TASK PROMPT
Turn all the lines below into a numbered list, skipping blank lines and leaving out the pictures.

# START OF RECORD EXTRACTS

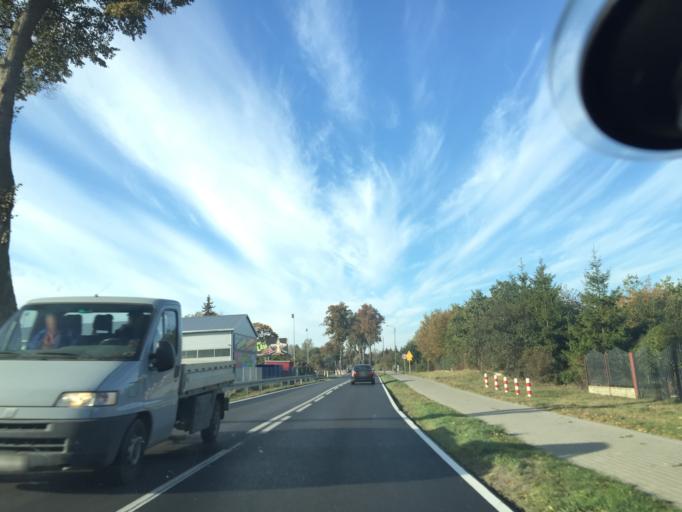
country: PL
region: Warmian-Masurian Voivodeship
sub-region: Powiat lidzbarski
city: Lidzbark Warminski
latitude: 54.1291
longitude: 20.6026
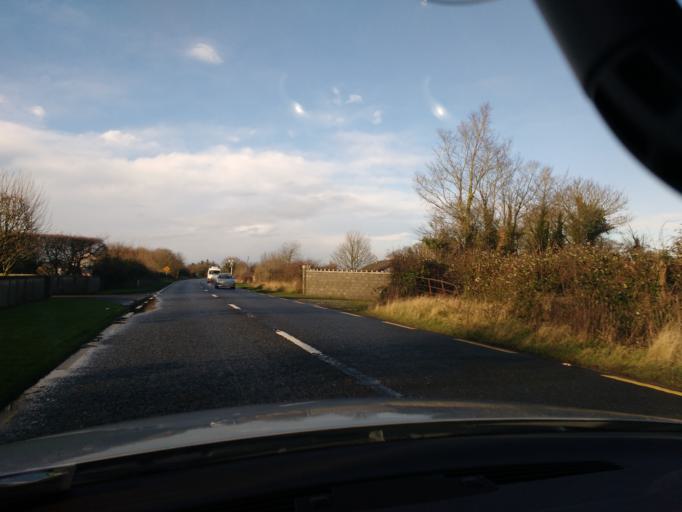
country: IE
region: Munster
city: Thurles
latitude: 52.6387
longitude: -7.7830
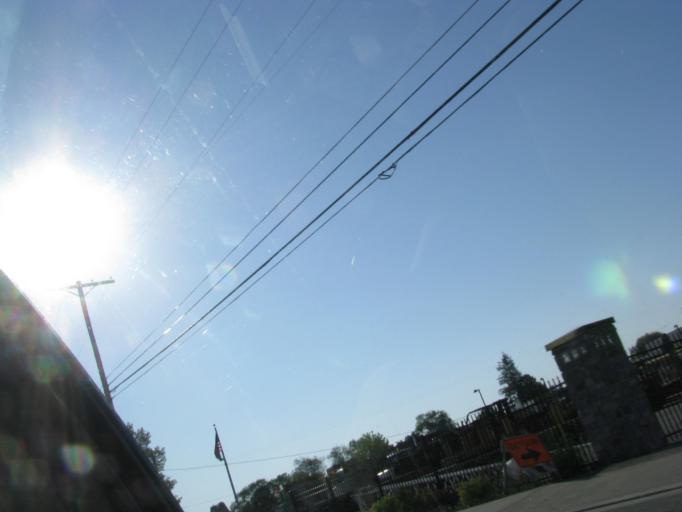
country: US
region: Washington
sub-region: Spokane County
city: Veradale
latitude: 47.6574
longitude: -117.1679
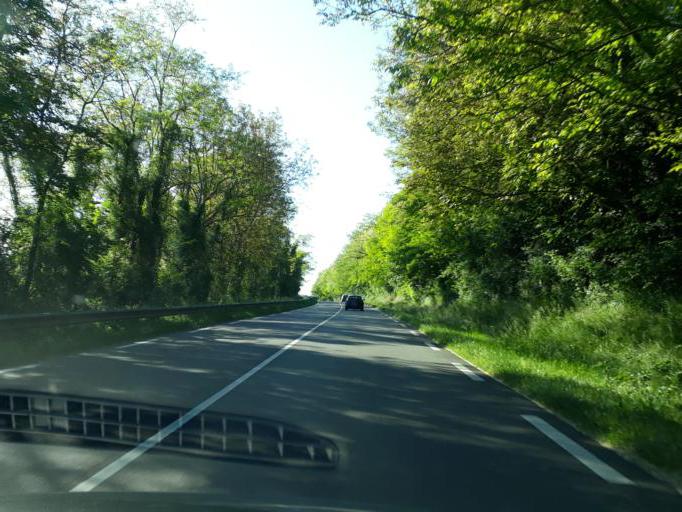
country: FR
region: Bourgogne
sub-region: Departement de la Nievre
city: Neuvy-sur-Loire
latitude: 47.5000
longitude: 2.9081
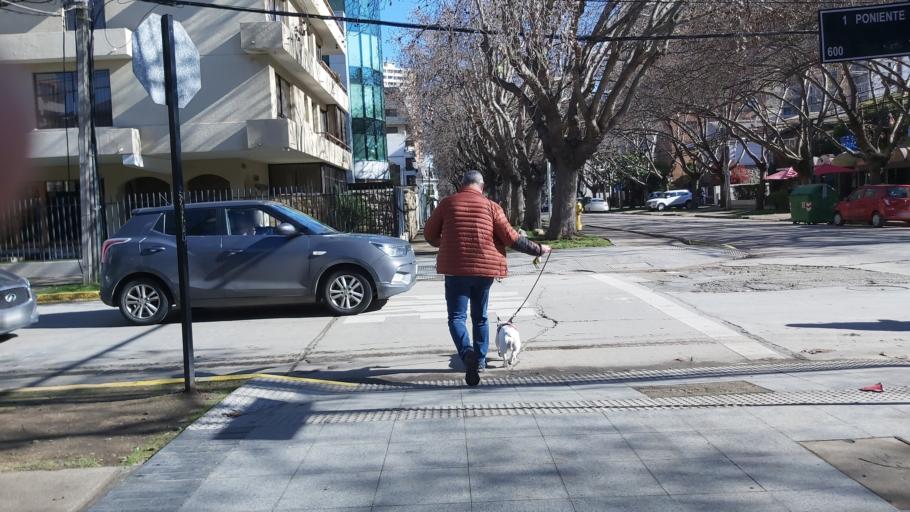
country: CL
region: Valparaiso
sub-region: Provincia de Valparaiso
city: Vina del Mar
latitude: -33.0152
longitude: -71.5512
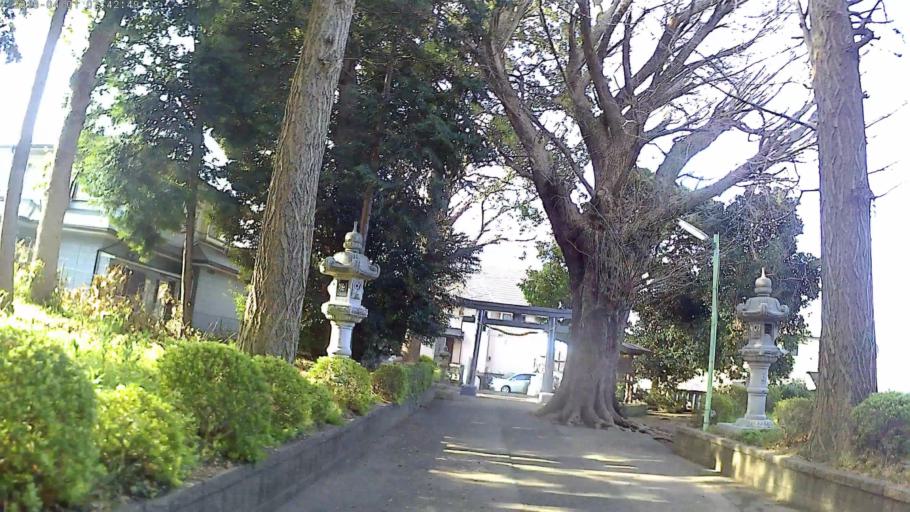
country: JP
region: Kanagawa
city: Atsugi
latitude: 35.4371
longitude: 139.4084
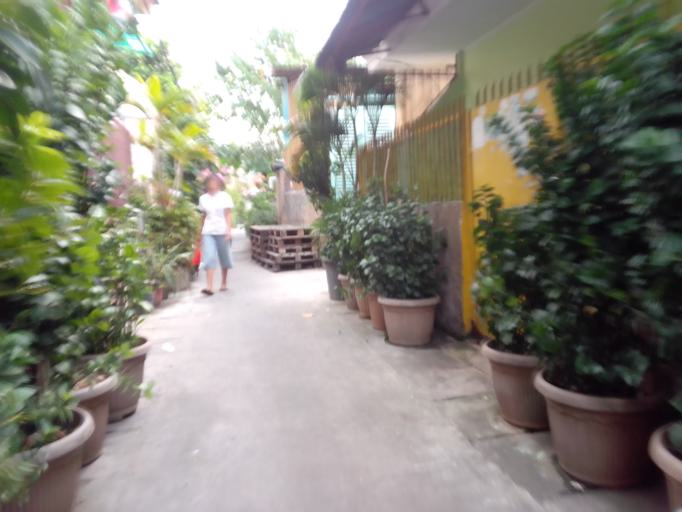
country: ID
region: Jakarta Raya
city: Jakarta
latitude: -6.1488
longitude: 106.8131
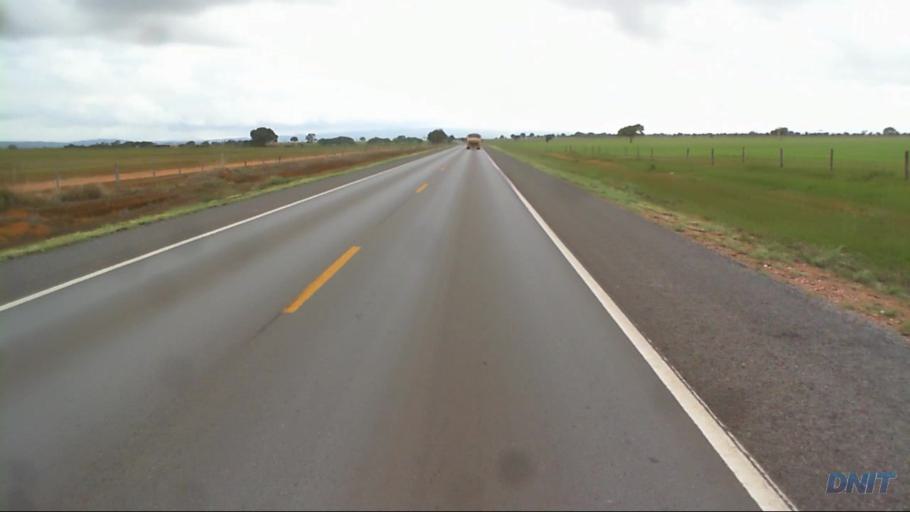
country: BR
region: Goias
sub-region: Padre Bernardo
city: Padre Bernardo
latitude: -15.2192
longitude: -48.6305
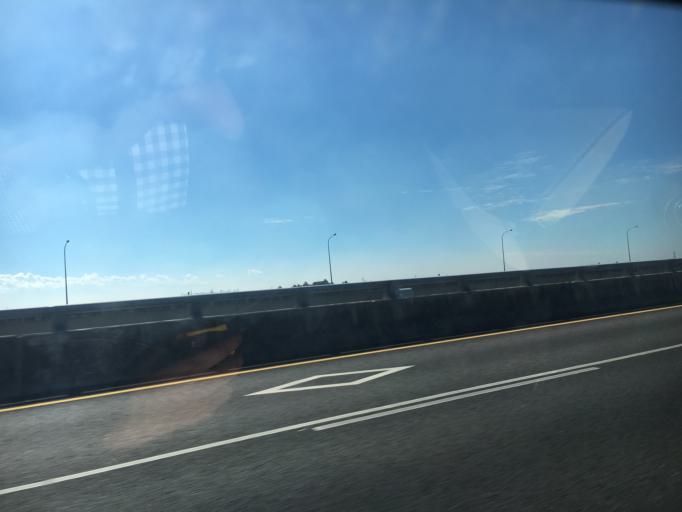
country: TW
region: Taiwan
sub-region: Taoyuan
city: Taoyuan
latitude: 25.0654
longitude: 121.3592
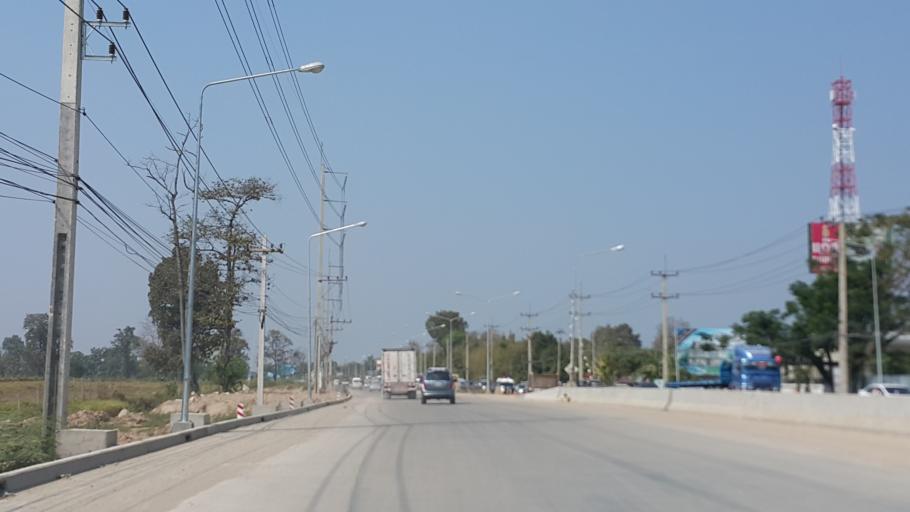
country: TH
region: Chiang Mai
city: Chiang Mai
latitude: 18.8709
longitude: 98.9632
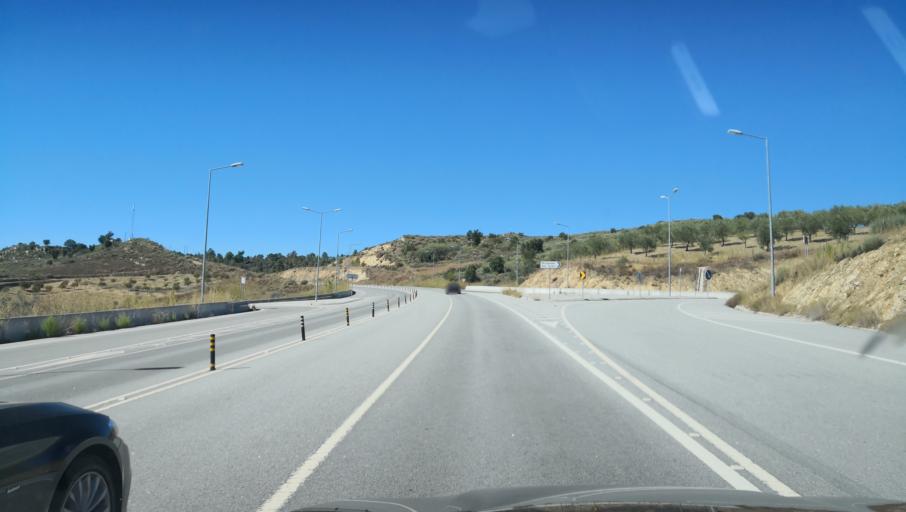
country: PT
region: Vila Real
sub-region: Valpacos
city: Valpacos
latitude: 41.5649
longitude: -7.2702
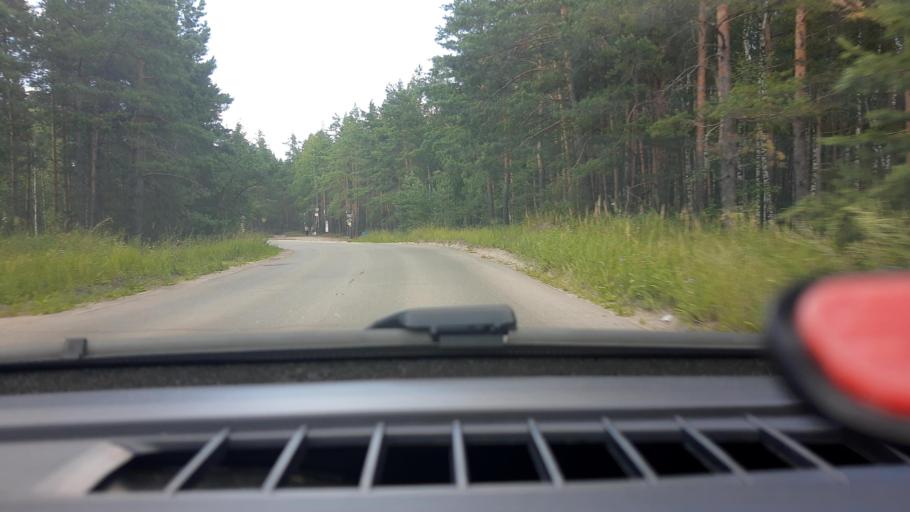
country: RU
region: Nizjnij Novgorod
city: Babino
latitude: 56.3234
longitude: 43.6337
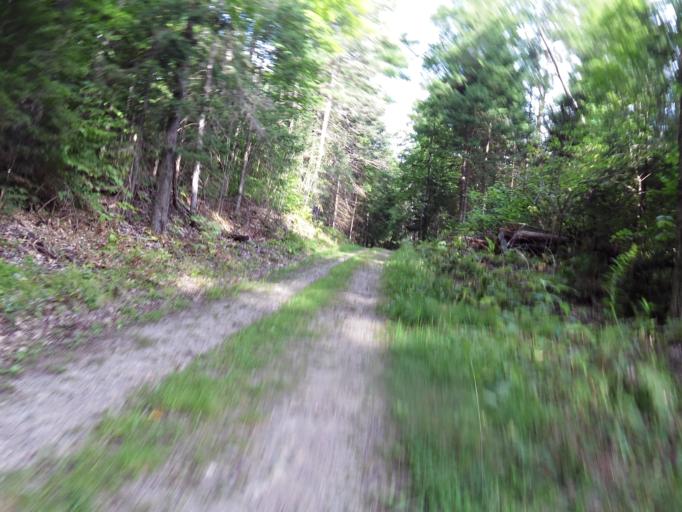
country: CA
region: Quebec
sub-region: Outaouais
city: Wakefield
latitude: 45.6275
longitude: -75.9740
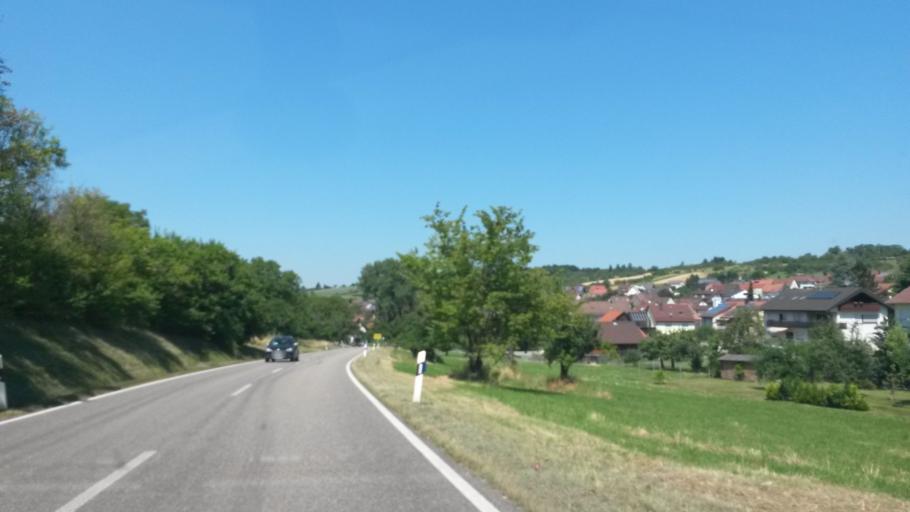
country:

# END OF RECORD EXTRACTS

COMPLETE ANSWER
1. country: PL
2. region: Warmian-Masurian Voivodeship
3. sub-region: Powiat lidzbarski
4. city: Lidzbark Warminski
5. latitude: 54.1291
6. longitude: 20.6026
7. country: IE
8. region: Munster
9. city: Thurles
10. latitude: 52.6387
11. longitude: -7.7830
12. country: US
13. region: Washington
14. sub-region: Spokane County
15. city: Veradale
16. latitude: 47.6574
17. longitude: -117.1679
18. country: FR
19. region: Bourgogne
20. sub-region: Departement de la Nievre
21. city: Neuvy-sur-Loire
22. latitude: 47.5000
23. longitude: 2.9081
24. country: CL
25. region: Valparaiso
26. sub-region: Provincia de Valparaiso
27. city: Vina del Mar
28. latitude: -33.0152
29. longitude: -71.5512
30. country: JP
31. region: Kanagawa
32. city: Atsugi
33. latitude: 35.4371
34. longitude: 139.4084
35. country: ID
36. region: Jakarta Raya
37. city: Jakarta
38. latitude: -6.1488
39. longitude: 106.8131
40. country: BR
41. region: Goias
42. sub-region: Padre Bernardo
43. city: Padre Bernardo
44. latitude: -15.2192
45. longitude: -48.6305
46. country: TW
47. region: Taiwan
48. sub-region: Taoyuan
49. city: Taoyuan
50. latitude: 25.0654
51. longitude: 121.3592
52. country: TH
53. region: Chiang Mai
54. city: Chiang Mai
55. latitude: 18.8709
56. longitude: 98.9632
57. country: PT
58. region: Vila Real
59. sub-region: Valpacos
60. city: Valpacos
61. latitude: 41.5649
62. longitude: -7.2702
63. country: RU
64. region: Nizjnij Novgorod
65. city: Babino
66. latitude: 56.3234
67. longitude: 43.6337
68. country: CA
69. region: Quebec
70. sub-region: Outaouais
71. city: Wakefield
72. latitude: 45.6275
73. longitude: -75.9740
74. country:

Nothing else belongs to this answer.